Mona’s eyes widen with curiosity and more than a bit of surprise. Or perhaps merely a bit of surprise, but surprise is a definite factor, however great or small. “Do you have any idea what it’s about?” She takes a bite of her breakfast and whispers, “Jesus, that’s good.”
“He didn’t say.” Jennie figures she really has nothing to lose at this point. “Who knows, maybe he knocked some girl up and wants me to raise the child for him.” Rupert attempts a reply to this, which Jennie decides she does not want to hear. To occupy the silence before he can get to it, she says the first thing that comes to her mind. The first thing that comes to mind is, “So what do you think happens when you die?”
“A little morbid this morning, aren’t we? But it just so happens I know the answer. When you die,” Mona says assuredly. The half of her face facing the window glows with sunlight. “Your soul turns into a great big ball of light. This light drifts upward toward the sun, which as everyone knows is where heaven is. The sun slowly gets bigger from the influx of all these souls, and one day in the far future, it will reach critical mass and explode, extinguishing life on earth. For this reason, space travel is very important. We need to inhabit other solar systems to ease the burden on our sun.”
Jennie blinks. For one terribly long moment, she wonders if her coworker is mentally unstable and Jenny should fear for her life. Then she recalls that she doesn’t have much life for which to fear, and she bursts out laughing. Mona, despite lacking this knowledge, laughs as well.

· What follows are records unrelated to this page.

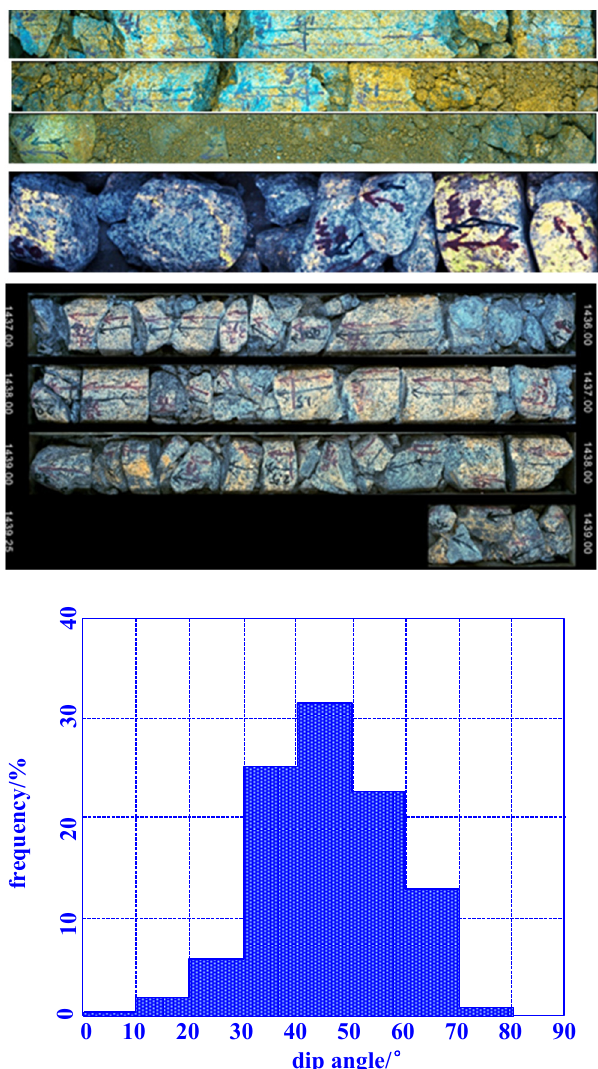
Figure 4. Core photo of the reservoir section and dip angle interpretation of imaging logging. The picture on the left is the core photo of the reservoir section of Well 2. There are 8 boxes of cores in total, and each box is 1 m long. The right figure is the interpretation result of imaging logging, which shows that medium − high angle fractures developed.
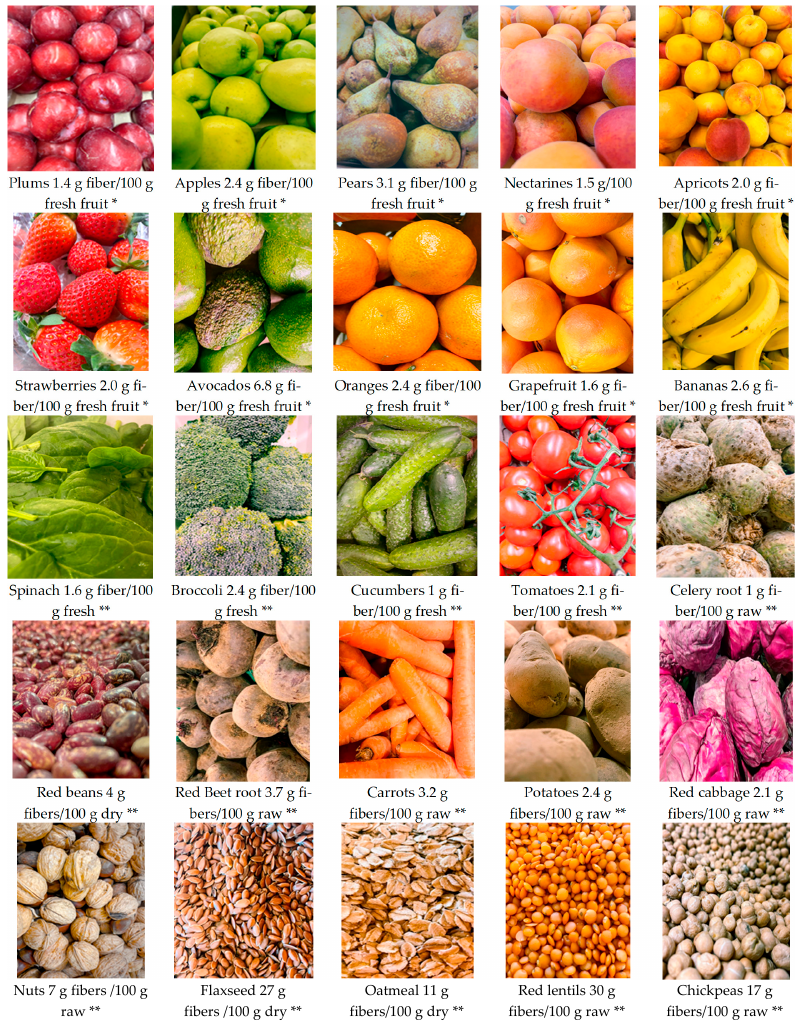
Figure 4. The estimated fiber content of certain vegetable products *—[67] and **—[68].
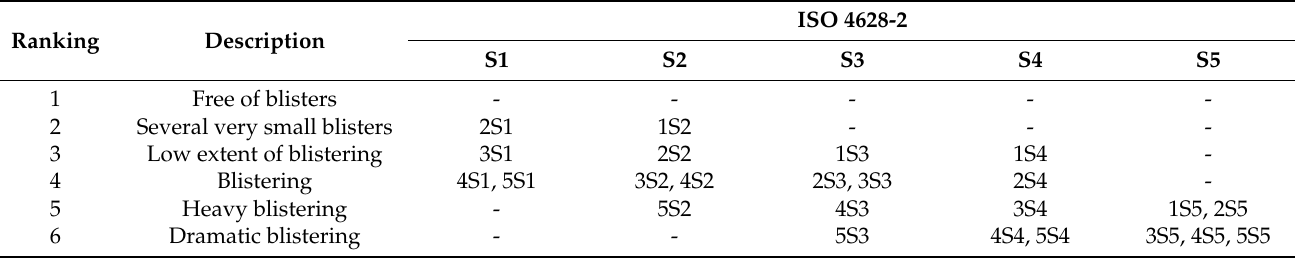
Table 1. This internal ranking enabled numerical processing of the results. Table 1. Internal ranking of blistering with approximate correlation to the ISO 4628-2 [27] rating.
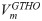
Temporal area plots of changing nadph/nadp+ and gsh/gssg ratios along with change in h2o2 concentration.A. Normal condition, B. Hypoxia, C. Glioma at high VmGTHO(0.19 mM hr-1), D. Glioma at low VmGTHO (0.001 mM hr-1).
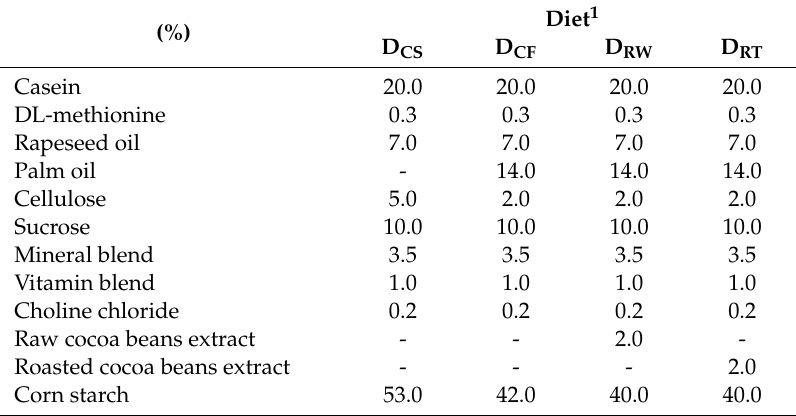
Table 2. Composition of the group-specific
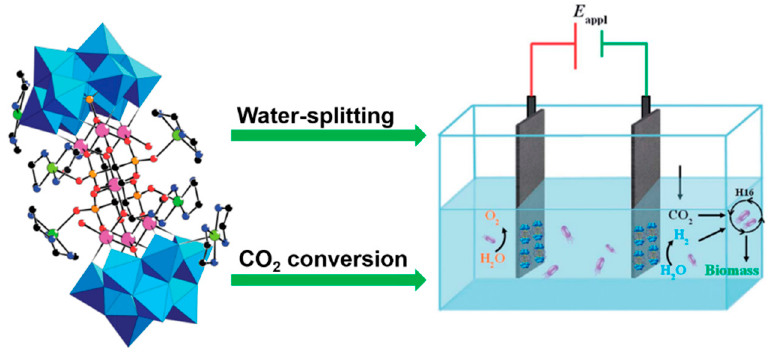
Figure 15. Schematic illustrations of the bioelectrochemical system for CO 2 fixation. Color code: WO 6 octahedra, light blue; Co, pink ball; P, orange ball; Cu spheres, green; C, black ball; N, dark blue ball; O, red ball; H atoms have been omitted for clarity. Reprinted with permission from [67]. Copyright © 2018 The Royal Society of Chemistry.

“Look,” she continues, “I don’t actually know what happens when we die. But then, neither does anyone. They’re a bunch of people who are certain they know, but when you remember that they’re all certain of different, opposing things, you end up back where you started: knowing nothing. This philosophy professor I had said Socrates was called the wisest man who ever lived, precisely because he knew that he knew nothing. I think that’s the only lesson there is. I’m still trying to learn it.”
“But what if there is some sort of judgment when we die,” Jennie protests, “and we’re expected to have done or believed a certain thing while we were alive? We’d be pretty screwed then, if all we had to say for ourselves was that we didn’t know anything.”
Mona shrugs. “True,” she says through a mouthful of French toast. She pauses to swallow. “So you can pick a belief system, on that basis. But then you’re only covered against one of like a thousand possibilities, which I don’t see as much better, especially if you haven’t found a really convincing reason to believe in that thing in the first place.” She takes another bite, gesticulating with her fork before she continues. “And most people believe what they were raised to believe. At the very least, they choose among the handful of options they’re most familiar with. There could be some spiteful being punishing people with no understanding of that.
“I mean, I don’t even believe in God myself, so take all this with a grain of salt.” Mona takes it with a slab of bacon drenched in cheap table syrup. “But if there is a God that’s anything like people imagine, and he actually loves and cares about people and more importantly understands them, I would think he’d only really care about whether people tried their hardest to be decent people. Not what belief system their parents handed them, but whether they did their best with the hand they were dealt. I would think God would be especially understanding of that, since it’s him doing the dealing.”
Beside her, disapprovingly, Rupert shakes his head.